++++ Records supplied ++++
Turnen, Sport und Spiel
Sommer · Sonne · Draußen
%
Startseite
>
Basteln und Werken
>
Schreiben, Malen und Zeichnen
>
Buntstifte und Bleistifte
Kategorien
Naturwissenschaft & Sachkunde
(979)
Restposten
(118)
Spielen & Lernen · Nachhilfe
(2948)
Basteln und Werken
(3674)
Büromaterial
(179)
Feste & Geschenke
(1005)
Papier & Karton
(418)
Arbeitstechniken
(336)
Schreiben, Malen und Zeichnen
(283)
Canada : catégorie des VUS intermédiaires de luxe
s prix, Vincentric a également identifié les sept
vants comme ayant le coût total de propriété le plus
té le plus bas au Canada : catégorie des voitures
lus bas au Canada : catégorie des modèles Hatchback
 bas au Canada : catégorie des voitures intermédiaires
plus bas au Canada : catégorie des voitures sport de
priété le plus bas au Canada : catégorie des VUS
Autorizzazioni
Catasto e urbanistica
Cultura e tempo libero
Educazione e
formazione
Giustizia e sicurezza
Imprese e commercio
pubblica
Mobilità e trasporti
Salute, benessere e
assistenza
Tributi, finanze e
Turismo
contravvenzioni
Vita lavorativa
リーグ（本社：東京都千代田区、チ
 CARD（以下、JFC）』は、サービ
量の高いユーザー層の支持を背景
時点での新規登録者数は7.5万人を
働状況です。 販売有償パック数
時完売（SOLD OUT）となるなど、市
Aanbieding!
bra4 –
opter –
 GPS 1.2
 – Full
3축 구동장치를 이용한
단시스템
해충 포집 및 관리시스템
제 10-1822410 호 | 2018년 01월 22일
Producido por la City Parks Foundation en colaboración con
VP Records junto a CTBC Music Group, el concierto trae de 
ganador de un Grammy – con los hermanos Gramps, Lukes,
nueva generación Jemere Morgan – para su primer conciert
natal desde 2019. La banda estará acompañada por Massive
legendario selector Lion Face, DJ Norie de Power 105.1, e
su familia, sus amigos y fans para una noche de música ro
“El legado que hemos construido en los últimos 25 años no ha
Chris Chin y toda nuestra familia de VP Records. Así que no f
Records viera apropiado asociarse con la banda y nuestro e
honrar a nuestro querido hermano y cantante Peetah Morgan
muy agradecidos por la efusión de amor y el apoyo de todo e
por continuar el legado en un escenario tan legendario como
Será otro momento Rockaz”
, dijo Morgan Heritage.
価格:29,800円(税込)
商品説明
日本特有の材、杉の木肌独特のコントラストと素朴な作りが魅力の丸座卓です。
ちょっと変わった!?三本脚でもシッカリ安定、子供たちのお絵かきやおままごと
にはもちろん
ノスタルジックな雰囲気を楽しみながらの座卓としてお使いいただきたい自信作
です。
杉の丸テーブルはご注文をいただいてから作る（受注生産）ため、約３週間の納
++++
++++ Records supplied ++++
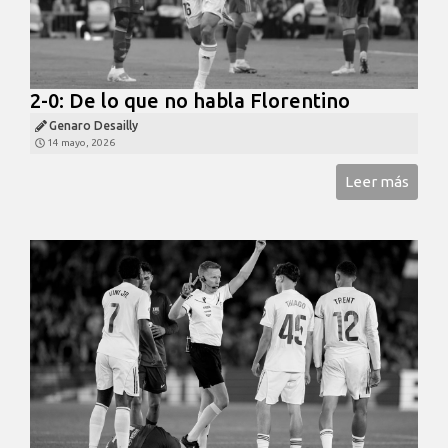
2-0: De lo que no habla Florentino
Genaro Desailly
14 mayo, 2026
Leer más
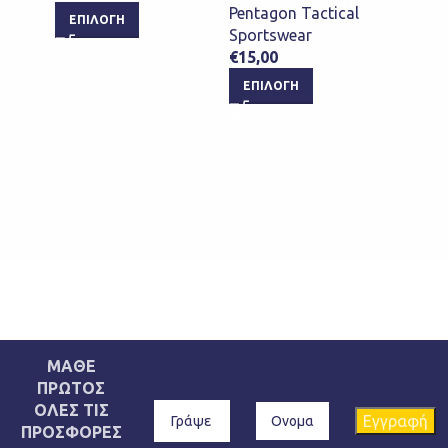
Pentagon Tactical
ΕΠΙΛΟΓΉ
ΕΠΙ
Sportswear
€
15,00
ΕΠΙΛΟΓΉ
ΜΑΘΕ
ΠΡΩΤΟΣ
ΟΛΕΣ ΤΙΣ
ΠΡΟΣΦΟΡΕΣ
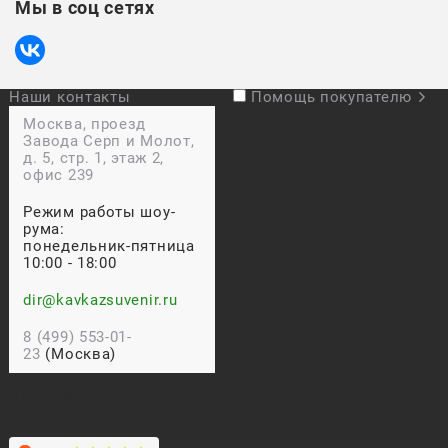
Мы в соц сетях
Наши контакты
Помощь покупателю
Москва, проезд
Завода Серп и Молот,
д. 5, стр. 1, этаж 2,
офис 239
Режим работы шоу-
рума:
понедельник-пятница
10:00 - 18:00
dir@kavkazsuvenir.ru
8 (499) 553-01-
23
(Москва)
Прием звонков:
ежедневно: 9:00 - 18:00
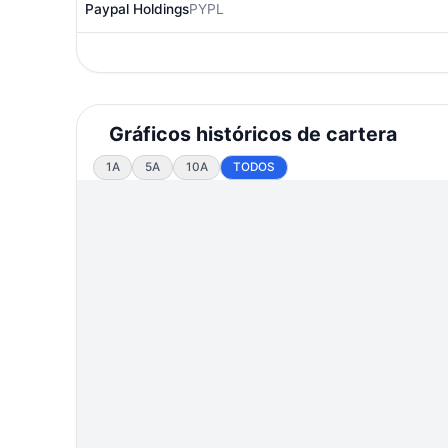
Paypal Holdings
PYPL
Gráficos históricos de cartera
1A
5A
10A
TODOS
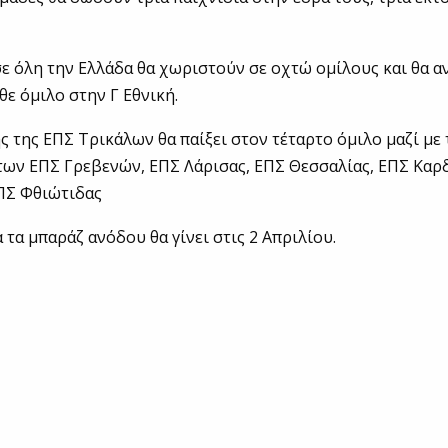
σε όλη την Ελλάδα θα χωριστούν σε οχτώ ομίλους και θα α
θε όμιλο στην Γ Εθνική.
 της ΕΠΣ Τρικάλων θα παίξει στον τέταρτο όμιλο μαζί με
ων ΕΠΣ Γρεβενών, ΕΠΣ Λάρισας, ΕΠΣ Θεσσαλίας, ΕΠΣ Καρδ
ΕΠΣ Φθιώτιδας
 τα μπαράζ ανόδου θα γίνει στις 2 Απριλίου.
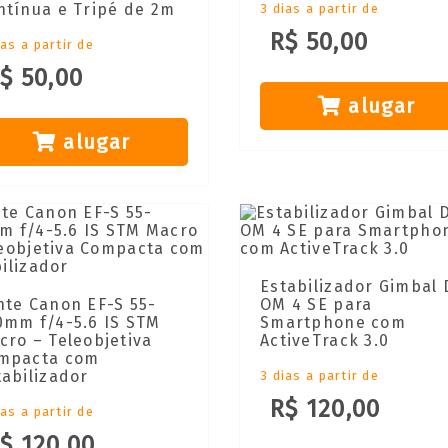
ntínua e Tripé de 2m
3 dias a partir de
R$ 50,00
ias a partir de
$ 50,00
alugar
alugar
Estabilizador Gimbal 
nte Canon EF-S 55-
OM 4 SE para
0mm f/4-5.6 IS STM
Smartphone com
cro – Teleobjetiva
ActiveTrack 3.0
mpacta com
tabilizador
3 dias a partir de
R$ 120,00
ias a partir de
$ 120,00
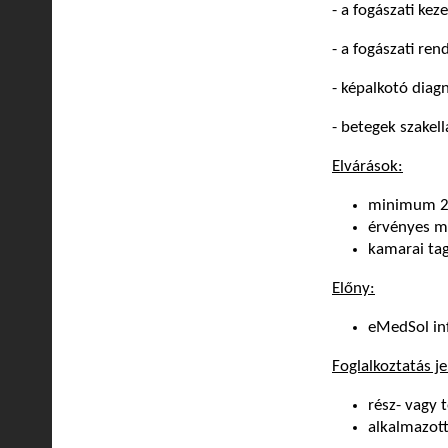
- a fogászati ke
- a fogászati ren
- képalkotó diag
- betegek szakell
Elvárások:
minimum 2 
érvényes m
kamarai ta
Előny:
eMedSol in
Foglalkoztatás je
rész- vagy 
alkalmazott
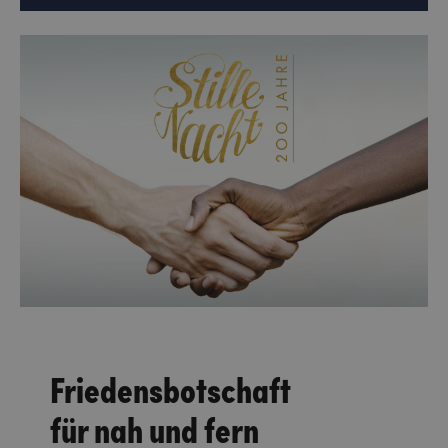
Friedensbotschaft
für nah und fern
++++
# Work request
Wherever "plus" occurs in the entries above, copy the line it sits on.

# Solution to this problem
vants comme ayant le coût total de propriété le plus
té le plus bas au Canada : catégorie des voitures
plus bas au Canada : catégorie des voitures sport de
priété le plus bas au Canada : catégorie des VUS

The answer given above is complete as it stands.